C# flood fill but with threshold allowing similar colors?

Using an image-generation AI I'm getting centered objects on a dark background. My goal is to convert all pixels outside this object to transparent. I figured a good-enough approach would be to flood-fill from all 4 corners using a fuzzy threshold, so that similar colors are erased too. But using e.g. the following recursive approach causes a StackOverflow:

static void FillPixels(Color[][] pixels, int x, int y, Color originColor, Color fillColor, float threshold)
{
    int width  = pixels.Length;
    int height = pixels[0].Length;

    bool isInLimits = x >= 0 && x < width && y >= 0 && y < height;
    if (isInLimits && ColorDistance(pixels[x][y], originColor) <= threshold)
    {
        pixels[x][y] = fillColor;

        FillPixels(pixels, x - 1, y, originColor, fillColor, threshold);
        FillPixels(pixels, x + 1, y, originColor, fillColor, threshold);
        FillPixels(pixels, x, y - 1, originColor, fillColor, threshold);
        FillPixels(pixels, x, y + 1, originColor, fillColor, threshold);
    }
}

The images are up to 1024x1024 pixels in size. The specific background color is unknown -- I can instruct the image AI to make it black, but it will usually not be a precise rgb(0,0,0) -- so I'm initially color-picking dynamically on each corner. What can be done to flood fill with a threshold, or otherwise find a good mask for the object to erase its background? Thanks!

Solution

The first thing to check is that the distance between fillColor to originColor is larger than the threshold.
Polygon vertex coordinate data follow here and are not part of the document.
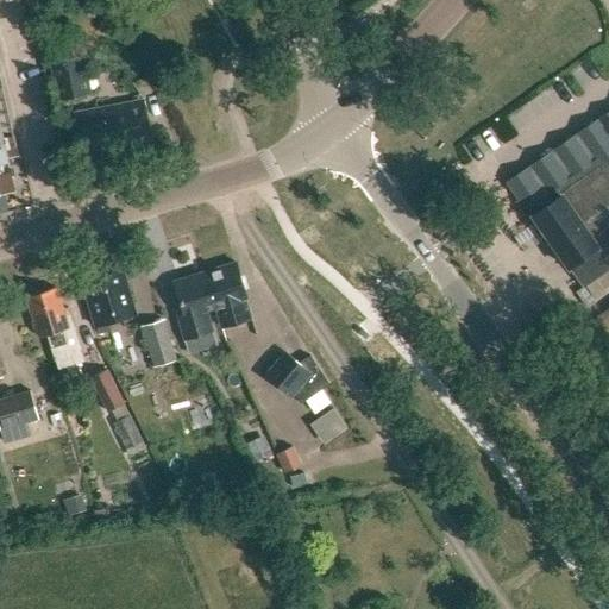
[(77,0),(75,16),(92,18),(93,0),(77,0)]
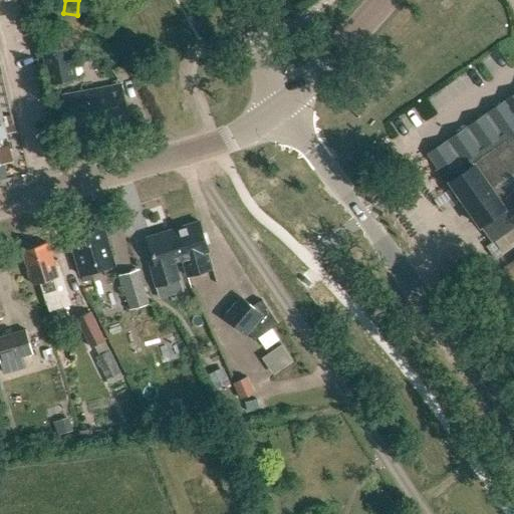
[(46,53),(52,86),(81,80),(75,48),(46,53)]
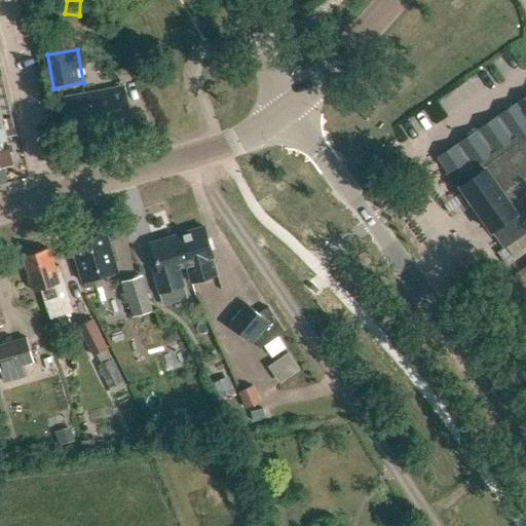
[(0,163),(5,163),(10,155),(5,136),(16,134),(12,115),(1,117),(0,112),(0,74),(2,74),(0,64),(0,163)]
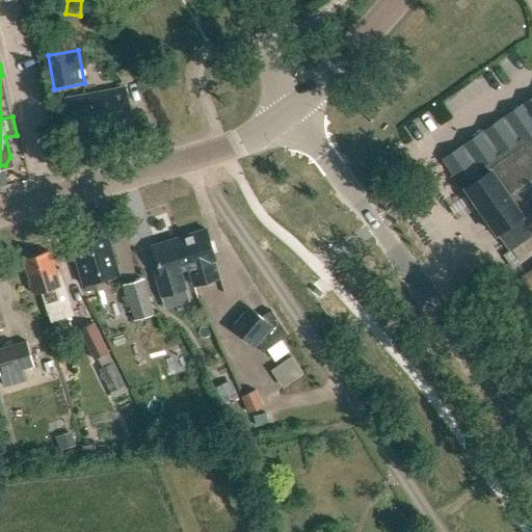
[(62,99),(69,133),(101,128),(102,133),(133,127),(126,87),(62,99)]
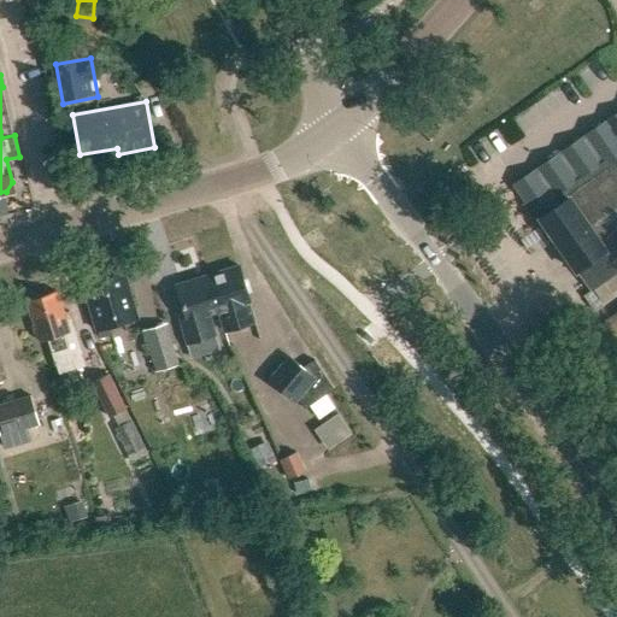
[(605,123),(517,184),(591,291),(616,271),(616,262),(615,259),(616,257),(616,128),(611,131),(605,123)]
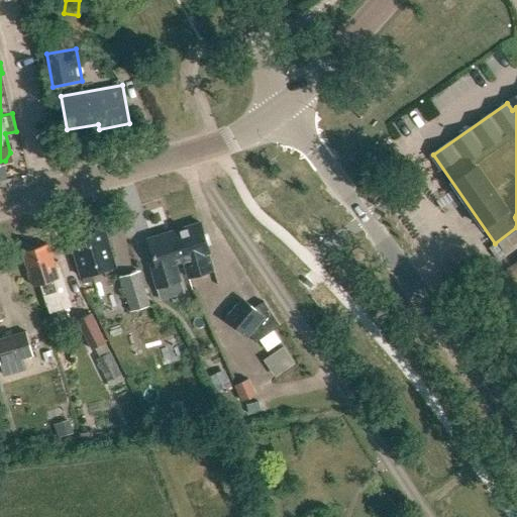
[(200,222),(174,230),(183,262),(188,278),(213,270),(208,253),(209,252),(200,222)]
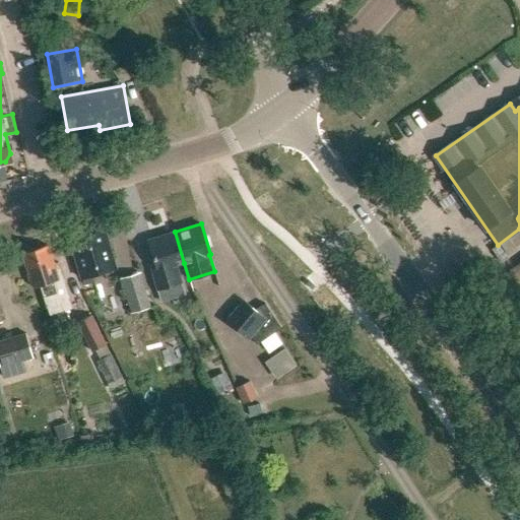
[(70,239),(81,278),(117,267),(105,229),(70,239)]
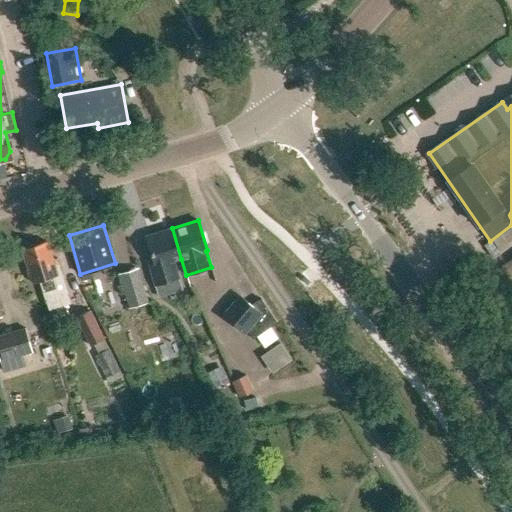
[(172,228),(146,237),(155,264),(149,266),(155,285),(159,296),(184,289),(175,261),(181,259),(172,228)]
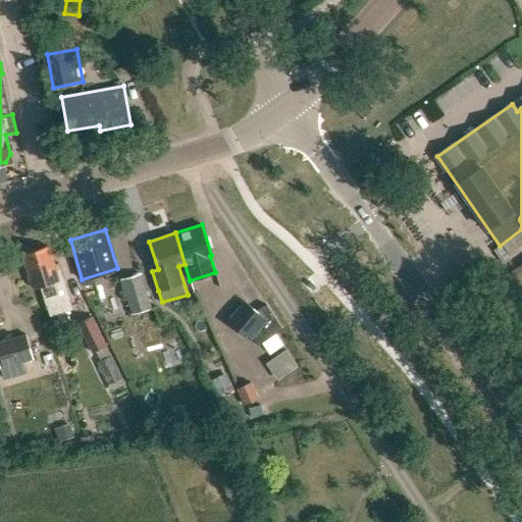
[(48,247),(21,254),(32,288),(38,286),(44,306),(48,317),(70,310),(67,300),(57,263),(53,264),(48,247)]
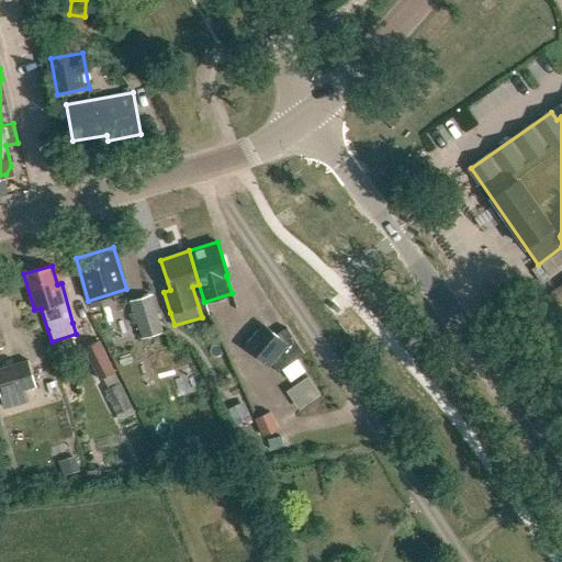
[(128,299),(139,337),(161,330),(150,292),(128,299)]
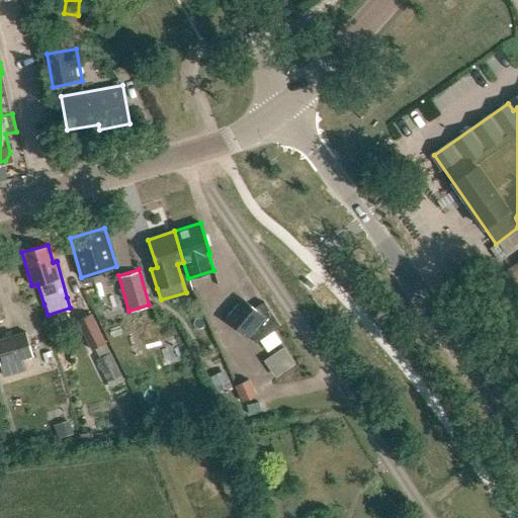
[(239,303),(226,319),(248,338),(250,335),(256,343),(258,341),(266,353),(280,344),(272,332),(280,326),(264,303),(254,310),(248,305),(243,308),(239,303)]
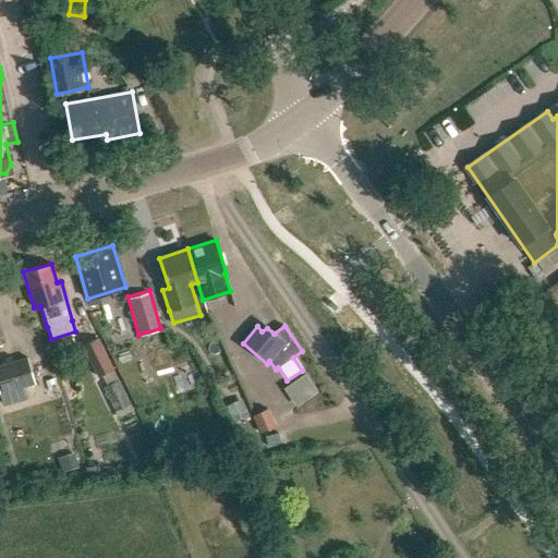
[(98,336),(81,343),(98,377),(102,375),(114,370),(98,336)]
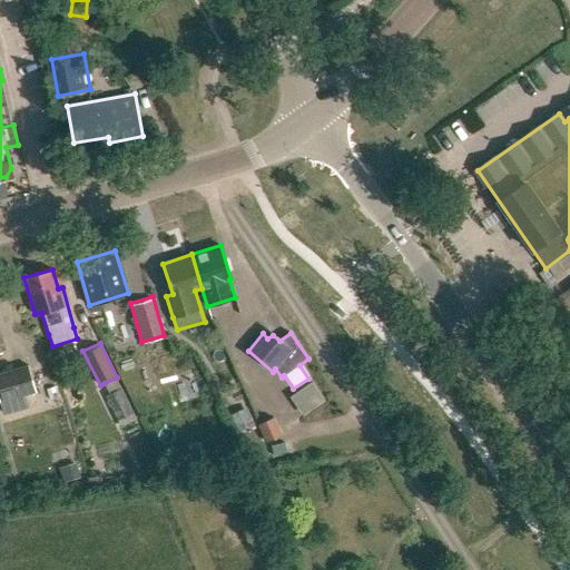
[(0,373),(0,405),(3,416),(29,409),(26,396),(37,393),(28,365),(0,373)]
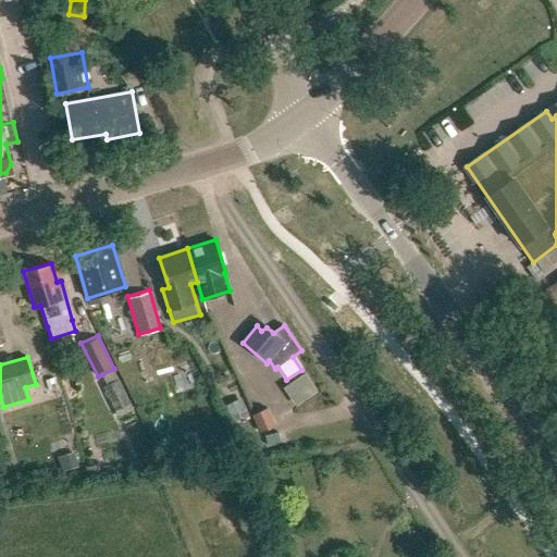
[(106,385),(103,386),(115,411),(132,404),(119,379),(107,384),(106,385)]
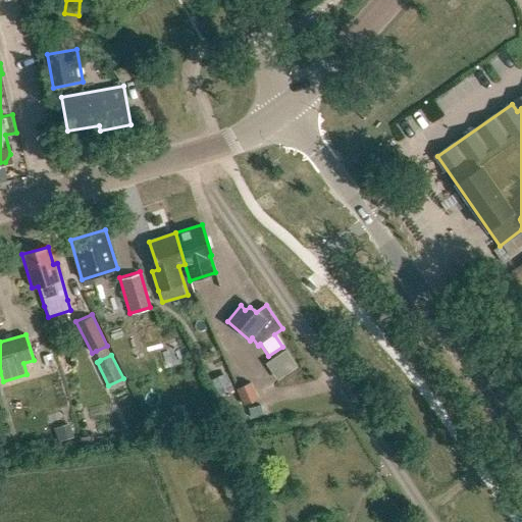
[(225,373),(210,380),(216,393),(230,386),(225,373)]
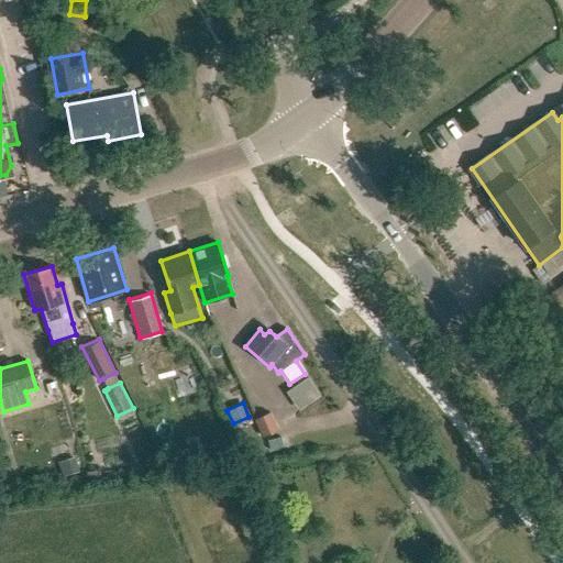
[(274,442),(250,445),(251,456),(275,453),(274,442)]
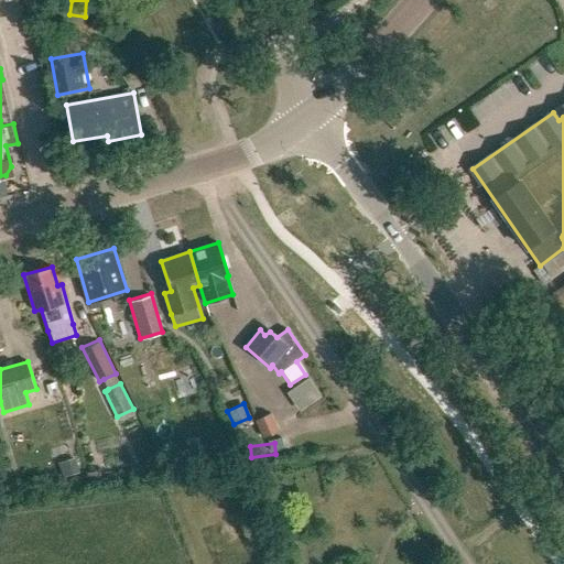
[(73,456),(60,461),(65,477),(78,473),(73,456)]
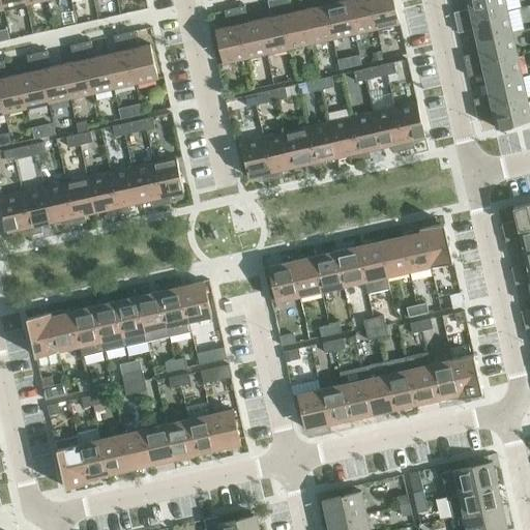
[(2,0),(4,9),(27,4),(25,0),(2,0)]
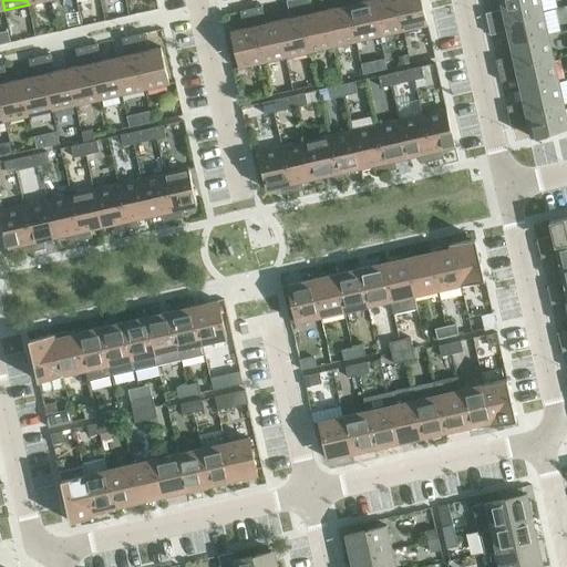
[(290,18),(278,20),(286,58),(310,52),(298,0),(287,0),(290,18)]
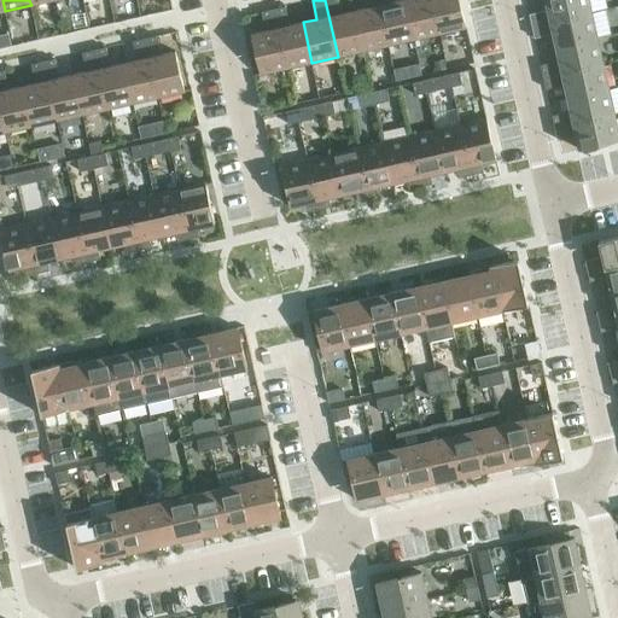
[(337,0),(325,0),(338,57),(344,56),(347,64),(360,62),(359,52),(363,51),(355,11),(340,13),(337,0)]
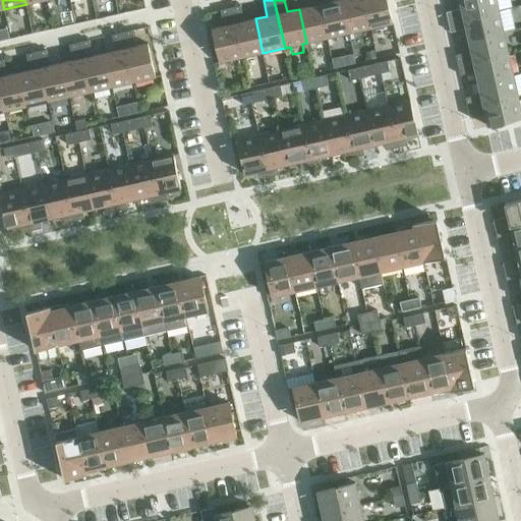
[(308,0),(310,6),(299,9),(306,43),(328,38),(319,0),(308,0)]
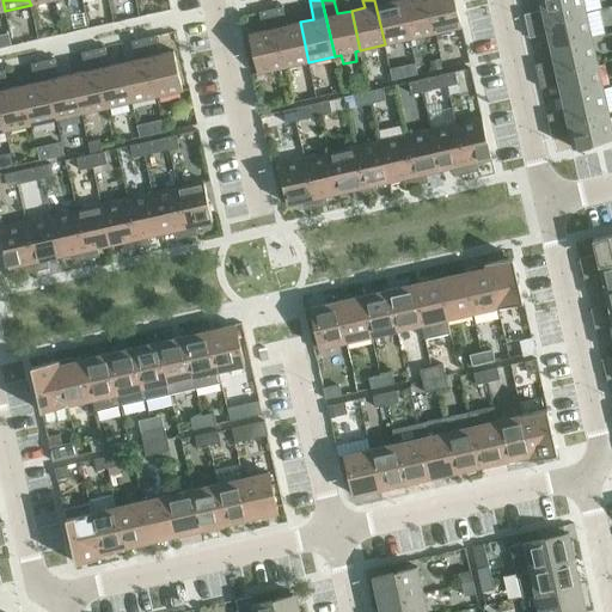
[(387,0),(374,0),(385,44),(410,38),(401,0),(396,0),(387,2),(387,0)]
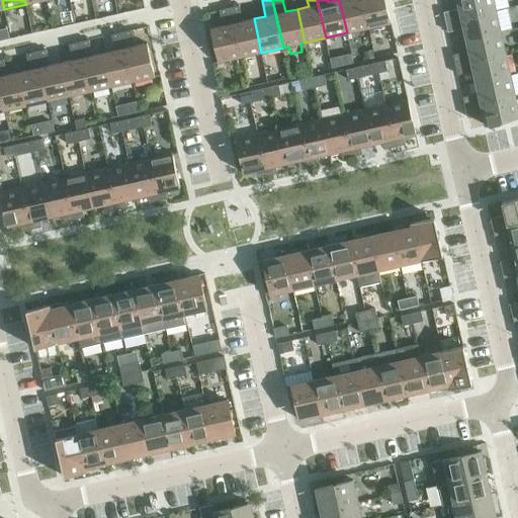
[(339,0),(347,32),(368,28),(361,0),(339,0)]
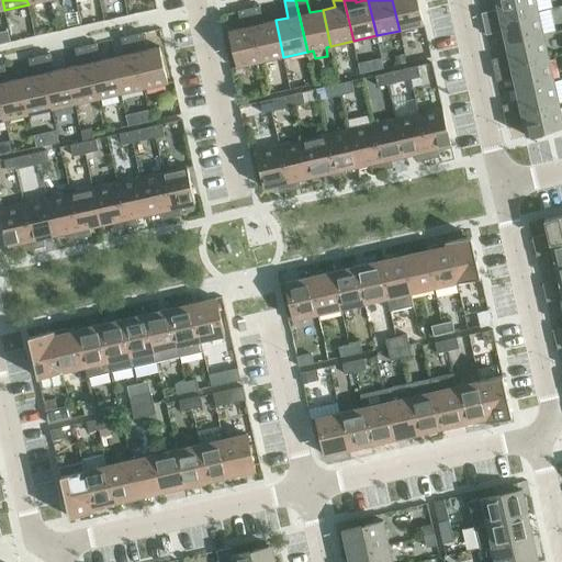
[(392,0),(400,31),(424,24),(418,0),(392,0)]
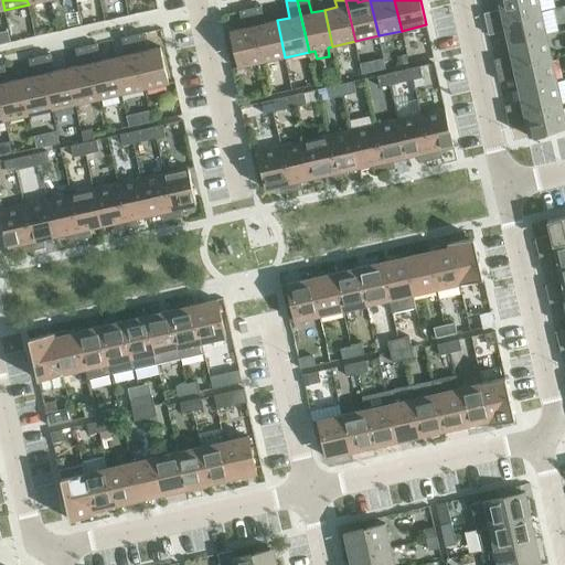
[(484,12),(487,23),(541,11),(537,0),(499,0),(502,9),(484,12)]
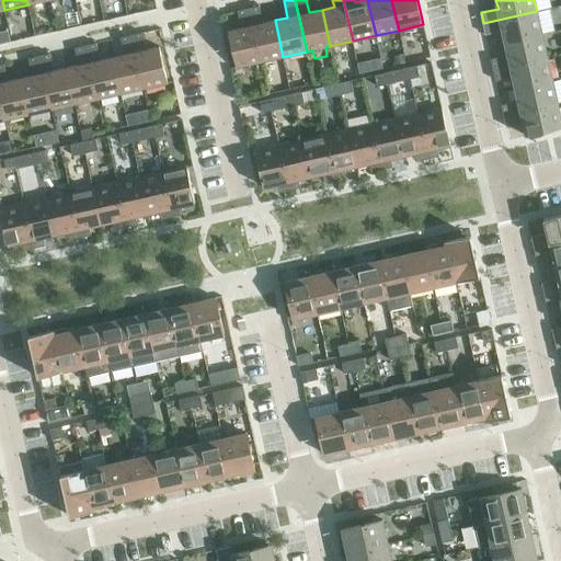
[(258,6),(248,9),(260,61),(283,57),(275,20),(262,23),(258,6)]
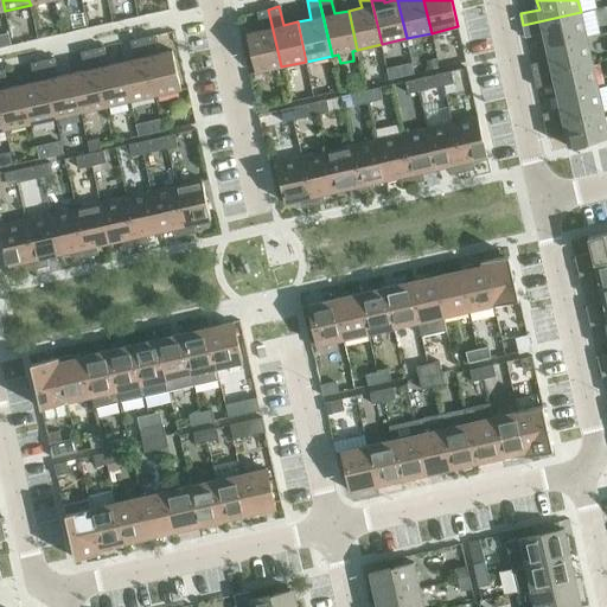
[(281,66),(268,10),(257,12),(261,30),(247,33),(256,72),(281,66)]
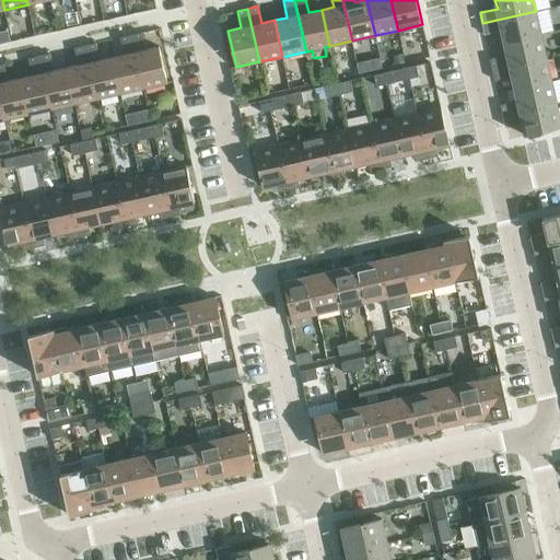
[(502,31),(505,43),(541,34),(536,11),(482,23),(485,34),(502,31)]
An alternative would be to keep an explicit record of visited nodes, either with a bool[][] or a HashSet<(int x, int y)>.

Next thing would be to move to a iterative algorithm. Since this is images the worst case stack depth would be width*height. This is unlikely to occur, but the actual depth might get large enough for a stackoverflow. Changing to a explicit stack should be very easy, something like:

var stack = new Stack<(int x, int y)>();
stack.Push((x, y));
while (stack.Count > 0)
{
    var (x, y) = stack.Pop();
    // insert logic
    if(...){
        stack.Push((x + 1, y));
        ...
    }
}

I would also consider using some better data types. A multidimensional array, i.e. Color[,] would be better, then at least you know all rows have the same length. But in image processing it is fairly common to use raw data, i.e. byte[] or Span<byte>, and calculate pixel indices by hand: var indexToFirstPixelByte = y * span + x * bytesPerPixel, where span is the number of bytes in a row. Then you can fetch the bytes for your color directly. This should save time/memory since a Color-struct is much larger than the 4 bytes required for ARGB. Using a Point or other type to represent a pair of x,y coordinates is probably also good idea.